India's Draft Statement on Endosulfan on behalf of Asia-Pacific region

December 04, 2017

1. The decision to list a chemical to the Annexes of Stockholm Convention should be based on solid objective on solid, objective and scientific criteria with technical bodies like POPRC applying the rigorous standards expected of a scientific body in making their recommendation. These should not be based on selective use of evidence.

2. The Asia-Pacific Region is firmly of the opinion that all decisions in Stockholm Convention should be made in strict accordance with the text of the Convention and the approved Rules of Procedures in order to preserve the integrity and legitimacy of the decisions.

3. The decision of COP and its subsidiary bodies must be by consensus and not by voting. Taking decisions on substantive matters by vote is clearly inconsistent with the Convention's text. Further, this would set a bad precedent, undermining the cooperative character of the Convention.

4. The decisions taken under the Stockholm Convention should be within the overarching framework of sustainable development. It is explicitly recognized in the Article 13.4 of the Convention that “The fact that sustainable economic and social development and eradication of poverty are the first and overriding priorities of the developing country Parties will be taken fully into account, giving due consideration to the need for protection of human health and the environment.”

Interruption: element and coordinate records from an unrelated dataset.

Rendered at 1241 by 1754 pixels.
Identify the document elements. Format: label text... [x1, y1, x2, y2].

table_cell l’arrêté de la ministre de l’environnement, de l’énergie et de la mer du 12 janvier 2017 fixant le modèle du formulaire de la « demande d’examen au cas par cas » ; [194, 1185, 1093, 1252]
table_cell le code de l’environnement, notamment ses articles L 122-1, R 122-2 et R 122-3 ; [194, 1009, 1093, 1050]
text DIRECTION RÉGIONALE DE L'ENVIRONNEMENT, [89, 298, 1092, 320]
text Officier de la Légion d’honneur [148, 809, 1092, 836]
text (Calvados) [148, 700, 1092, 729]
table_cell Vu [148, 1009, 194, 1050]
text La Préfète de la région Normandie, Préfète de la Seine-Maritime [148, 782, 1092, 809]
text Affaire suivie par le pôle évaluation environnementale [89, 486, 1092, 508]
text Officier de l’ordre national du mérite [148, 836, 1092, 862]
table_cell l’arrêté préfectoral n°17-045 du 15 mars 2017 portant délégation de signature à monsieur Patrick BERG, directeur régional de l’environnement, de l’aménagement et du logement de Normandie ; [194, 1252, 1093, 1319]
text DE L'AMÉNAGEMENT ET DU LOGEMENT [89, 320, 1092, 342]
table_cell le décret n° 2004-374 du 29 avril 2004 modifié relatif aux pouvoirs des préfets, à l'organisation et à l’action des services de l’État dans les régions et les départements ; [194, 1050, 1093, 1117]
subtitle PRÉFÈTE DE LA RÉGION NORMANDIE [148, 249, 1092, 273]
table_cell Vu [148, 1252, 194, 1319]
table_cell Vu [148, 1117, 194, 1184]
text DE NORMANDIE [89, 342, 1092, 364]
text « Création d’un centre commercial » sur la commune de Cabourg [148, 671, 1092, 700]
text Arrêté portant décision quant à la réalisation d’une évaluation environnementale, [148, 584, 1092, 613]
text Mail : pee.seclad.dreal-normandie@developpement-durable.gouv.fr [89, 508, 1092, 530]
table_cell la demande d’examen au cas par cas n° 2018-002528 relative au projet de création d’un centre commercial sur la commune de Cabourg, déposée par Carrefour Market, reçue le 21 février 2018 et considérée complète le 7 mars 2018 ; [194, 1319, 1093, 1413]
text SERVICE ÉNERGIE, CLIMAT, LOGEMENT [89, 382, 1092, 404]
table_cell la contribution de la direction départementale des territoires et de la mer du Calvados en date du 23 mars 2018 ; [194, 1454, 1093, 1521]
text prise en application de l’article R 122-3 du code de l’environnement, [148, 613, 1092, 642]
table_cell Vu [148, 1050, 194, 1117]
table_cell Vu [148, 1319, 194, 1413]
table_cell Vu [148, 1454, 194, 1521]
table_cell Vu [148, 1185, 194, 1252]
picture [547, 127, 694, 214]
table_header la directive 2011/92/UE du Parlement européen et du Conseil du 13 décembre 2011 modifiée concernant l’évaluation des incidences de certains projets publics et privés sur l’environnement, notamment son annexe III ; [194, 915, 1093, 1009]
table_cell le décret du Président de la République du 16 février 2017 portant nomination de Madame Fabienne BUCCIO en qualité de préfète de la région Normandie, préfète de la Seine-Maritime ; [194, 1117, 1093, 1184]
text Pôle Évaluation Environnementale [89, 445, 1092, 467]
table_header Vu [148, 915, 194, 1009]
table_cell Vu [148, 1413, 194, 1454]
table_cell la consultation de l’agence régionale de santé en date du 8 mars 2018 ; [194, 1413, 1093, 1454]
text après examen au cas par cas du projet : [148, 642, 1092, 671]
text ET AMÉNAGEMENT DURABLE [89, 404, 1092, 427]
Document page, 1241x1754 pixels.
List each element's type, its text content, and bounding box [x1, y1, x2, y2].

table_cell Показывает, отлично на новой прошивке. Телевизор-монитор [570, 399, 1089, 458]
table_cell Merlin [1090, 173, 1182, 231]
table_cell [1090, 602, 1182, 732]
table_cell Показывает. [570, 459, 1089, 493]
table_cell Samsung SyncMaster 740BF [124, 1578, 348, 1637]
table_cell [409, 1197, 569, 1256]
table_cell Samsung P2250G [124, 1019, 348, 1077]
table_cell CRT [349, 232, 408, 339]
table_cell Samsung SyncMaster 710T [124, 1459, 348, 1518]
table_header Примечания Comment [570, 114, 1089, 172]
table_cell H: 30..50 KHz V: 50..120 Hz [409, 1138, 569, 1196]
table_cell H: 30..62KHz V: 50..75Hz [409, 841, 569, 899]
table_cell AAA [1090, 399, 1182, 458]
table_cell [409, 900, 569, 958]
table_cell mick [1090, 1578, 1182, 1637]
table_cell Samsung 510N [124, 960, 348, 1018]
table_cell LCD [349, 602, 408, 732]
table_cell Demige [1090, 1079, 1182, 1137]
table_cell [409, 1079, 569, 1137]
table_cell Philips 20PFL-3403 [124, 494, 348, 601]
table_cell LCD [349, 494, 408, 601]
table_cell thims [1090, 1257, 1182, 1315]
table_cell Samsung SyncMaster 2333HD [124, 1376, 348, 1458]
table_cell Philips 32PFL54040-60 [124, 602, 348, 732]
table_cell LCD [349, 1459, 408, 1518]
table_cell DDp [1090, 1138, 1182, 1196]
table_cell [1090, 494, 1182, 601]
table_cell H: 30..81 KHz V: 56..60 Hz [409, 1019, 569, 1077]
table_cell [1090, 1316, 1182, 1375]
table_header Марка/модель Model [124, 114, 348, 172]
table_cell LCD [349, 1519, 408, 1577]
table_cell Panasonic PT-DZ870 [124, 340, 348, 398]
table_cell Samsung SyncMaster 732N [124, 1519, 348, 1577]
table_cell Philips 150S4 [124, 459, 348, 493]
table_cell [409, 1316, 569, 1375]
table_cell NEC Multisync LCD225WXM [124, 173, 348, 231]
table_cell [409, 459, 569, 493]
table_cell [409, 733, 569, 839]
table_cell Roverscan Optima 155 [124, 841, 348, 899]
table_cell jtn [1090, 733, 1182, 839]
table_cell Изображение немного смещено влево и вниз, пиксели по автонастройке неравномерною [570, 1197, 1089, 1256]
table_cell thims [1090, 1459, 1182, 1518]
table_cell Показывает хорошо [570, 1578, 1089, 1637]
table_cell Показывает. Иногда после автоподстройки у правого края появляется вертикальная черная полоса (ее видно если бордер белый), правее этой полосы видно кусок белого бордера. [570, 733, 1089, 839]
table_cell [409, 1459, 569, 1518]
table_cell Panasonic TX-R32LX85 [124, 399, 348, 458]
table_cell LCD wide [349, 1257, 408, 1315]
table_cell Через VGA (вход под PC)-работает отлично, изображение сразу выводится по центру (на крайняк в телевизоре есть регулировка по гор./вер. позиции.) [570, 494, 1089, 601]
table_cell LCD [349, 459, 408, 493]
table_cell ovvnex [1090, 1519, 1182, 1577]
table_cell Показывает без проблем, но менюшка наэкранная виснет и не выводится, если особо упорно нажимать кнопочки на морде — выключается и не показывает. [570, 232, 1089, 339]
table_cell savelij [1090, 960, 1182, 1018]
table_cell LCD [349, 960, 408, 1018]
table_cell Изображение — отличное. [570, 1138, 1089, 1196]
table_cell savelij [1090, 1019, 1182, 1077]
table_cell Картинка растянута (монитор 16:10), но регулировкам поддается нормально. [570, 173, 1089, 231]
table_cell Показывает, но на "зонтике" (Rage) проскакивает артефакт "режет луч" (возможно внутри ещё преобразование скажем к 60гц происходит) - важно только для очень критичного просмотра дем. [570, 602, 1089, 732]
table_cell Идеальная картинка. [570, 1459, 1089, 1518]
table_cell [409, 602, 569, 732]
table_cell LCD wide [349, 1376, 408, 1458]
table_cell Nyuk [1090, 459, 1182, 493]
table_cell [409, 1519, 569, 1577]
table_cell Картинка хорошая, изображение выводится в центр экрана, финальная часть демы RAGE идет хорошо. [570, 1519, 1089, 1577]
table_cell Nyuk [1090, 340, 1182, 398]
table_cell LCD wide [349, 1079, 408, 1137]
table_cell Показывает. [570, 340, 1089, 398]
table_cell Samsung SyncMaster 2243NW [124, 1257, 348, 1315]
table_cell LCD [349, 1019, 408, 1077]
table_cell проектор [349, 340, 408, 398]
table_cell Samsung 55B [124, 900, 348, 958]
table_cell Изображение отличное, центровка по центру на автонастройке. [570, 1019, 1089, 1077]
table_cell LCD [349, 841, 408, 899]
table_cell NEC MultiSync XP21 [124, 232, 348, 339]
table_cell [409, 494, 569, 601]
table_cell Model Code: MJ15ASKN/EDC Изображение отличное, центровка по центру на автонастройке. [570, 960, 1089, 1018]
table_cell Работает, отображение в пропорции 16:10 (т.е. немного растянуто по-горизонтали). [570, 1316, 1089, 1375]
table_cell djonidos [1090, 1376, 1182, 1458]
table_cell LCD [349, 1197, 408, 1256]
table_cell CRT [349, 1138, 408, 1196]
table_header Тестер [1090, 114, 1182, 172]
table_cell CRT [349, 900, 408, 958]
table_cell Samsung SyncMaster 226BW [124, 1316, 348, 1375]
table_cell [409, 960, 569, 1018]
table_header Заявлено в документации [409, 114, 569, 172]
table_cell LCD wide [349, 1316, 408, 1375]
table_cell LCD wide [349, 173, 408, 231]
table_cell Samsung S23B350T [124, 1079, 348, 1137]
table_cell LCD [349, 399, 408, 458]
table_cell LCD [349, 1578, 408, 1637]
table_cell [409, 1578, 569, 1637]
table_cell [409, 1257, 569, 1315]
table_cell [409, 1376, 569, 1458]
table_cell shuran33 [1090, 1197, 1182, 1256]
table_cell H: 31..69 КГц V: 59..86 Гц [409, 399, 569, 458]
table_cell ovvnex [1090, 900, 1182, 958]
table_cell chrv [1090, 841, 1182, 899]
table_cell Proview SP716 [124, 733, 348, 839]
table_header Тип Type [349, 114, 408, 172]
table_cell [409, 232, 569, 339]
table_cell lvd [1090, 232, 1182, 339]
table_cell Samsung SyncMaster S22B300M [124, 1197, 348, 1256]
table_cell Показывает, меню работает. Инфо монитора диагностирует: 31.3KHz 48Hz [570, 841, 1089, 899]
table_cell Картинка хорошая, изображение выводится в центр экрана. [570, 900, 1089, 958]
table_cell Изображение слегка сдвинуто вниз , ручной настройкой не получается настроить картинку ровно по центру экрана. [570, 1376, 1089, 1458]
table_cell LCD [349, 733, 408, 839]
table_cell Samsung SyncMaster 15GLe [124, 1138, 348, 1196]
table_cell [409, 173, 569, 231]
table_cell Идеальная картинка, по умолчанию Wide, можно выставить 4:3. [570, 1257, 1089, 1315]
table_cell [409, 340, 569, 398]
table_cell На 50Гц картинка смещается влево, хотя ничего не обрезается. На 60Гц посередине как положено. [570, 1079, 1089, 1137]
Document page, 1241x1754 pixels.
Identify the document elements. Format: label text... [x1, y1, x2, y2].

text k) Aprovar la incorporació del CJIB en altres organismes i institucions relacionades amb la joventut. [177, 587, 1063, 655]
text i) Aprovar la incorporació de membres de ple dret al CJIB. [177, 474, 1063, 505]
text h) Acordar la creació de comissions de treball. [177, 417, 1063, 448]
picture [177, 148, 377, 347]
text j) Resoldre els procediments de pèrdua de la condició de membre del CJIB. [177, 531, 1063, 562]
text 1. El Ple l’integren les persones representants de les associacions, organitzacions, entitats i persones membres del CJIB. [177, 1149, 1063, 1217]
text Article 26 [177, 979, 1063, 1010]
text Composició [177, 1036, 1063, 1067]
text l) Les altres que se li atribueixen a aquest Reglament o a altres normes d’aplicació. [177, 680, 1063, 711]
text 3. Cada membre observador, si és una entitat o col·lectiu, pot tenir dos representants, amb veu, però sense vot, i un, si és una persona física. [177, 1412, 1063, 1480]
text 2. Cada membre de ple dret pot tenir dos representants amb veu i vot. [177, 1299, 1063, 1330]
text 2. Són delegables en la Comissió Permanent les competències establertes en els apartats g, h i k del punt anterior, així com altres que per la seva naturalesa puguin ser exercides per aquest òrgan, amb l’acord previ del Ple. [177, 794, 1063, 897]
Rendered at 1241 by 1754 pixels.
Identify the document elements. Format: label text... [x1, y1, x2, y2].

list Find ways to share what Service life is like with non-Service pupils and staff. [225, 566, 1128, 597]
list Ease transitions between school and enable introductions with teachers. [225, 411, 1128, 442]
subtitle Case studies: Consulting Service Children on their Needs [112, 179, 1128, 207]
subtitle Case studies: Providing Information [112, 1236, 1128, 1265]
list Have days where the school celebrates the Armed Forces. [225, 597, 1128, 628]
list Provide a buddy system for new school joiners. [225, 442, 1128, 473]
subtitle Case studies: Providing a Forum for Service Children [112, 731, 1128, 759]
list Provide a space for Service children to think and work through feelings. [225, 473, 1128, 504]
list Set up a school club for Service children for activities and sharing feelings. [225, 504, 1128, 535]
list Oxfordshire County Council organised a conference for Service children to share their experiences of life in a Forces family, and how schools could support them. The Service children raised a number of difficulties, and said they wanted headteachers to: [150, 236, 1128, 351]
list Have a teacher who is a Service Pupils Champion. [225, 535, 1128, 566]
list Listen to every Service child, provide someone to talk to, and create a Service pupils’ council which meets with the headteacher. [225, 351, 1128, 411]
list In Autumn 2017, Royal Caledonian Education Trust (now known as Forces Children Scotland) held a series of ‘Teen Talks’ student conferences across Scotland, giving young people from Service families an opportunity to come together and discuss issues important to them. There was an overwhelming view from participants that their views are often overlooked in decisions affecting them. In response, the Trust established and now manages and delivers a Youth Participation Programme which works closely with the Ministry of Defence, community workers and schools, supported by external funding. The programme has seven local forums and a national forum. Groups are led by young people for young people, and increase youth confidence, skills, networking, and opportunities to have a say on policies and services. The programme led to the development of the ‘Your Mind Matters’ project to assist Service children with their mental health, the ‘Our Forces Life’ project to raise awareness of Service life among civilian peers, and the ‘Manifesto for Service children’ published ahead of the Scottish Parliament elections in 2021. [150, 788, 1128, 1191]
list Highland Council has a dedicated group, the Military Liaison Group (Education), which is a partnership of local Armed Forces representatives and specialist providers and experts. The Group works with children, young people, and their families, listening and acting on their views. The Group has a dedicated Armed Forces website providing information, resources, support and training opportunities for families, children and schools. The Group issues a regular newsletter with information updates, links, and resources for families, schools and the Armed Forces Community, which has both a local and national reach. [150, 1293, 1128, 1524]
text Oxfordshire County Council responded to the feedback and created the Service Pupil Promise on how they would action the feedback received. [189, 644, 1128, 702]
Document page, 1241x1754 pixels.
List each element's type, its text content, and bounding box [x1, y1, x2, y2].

5. The Convention should seek to arrive at a decision in a manner which promotes credibility and acceptability of such decisions, encouraging voluntary compliance. Principles of transparency must be adhered to in decision making under the Convention.

6. The aforesaid principles have not been adhered to and there have been serious procedural violations in the deliberations of POPRC 6 recommending listing of Endosulfan and substantive issues raised by several parties were ignored at different stages. 7. Significant adverse health and environmental effects of Endosulfan is not established . However, POPRC chose to rely on selective use of data and contrary evidence from other studies including those of WHO/FAO was disregarded.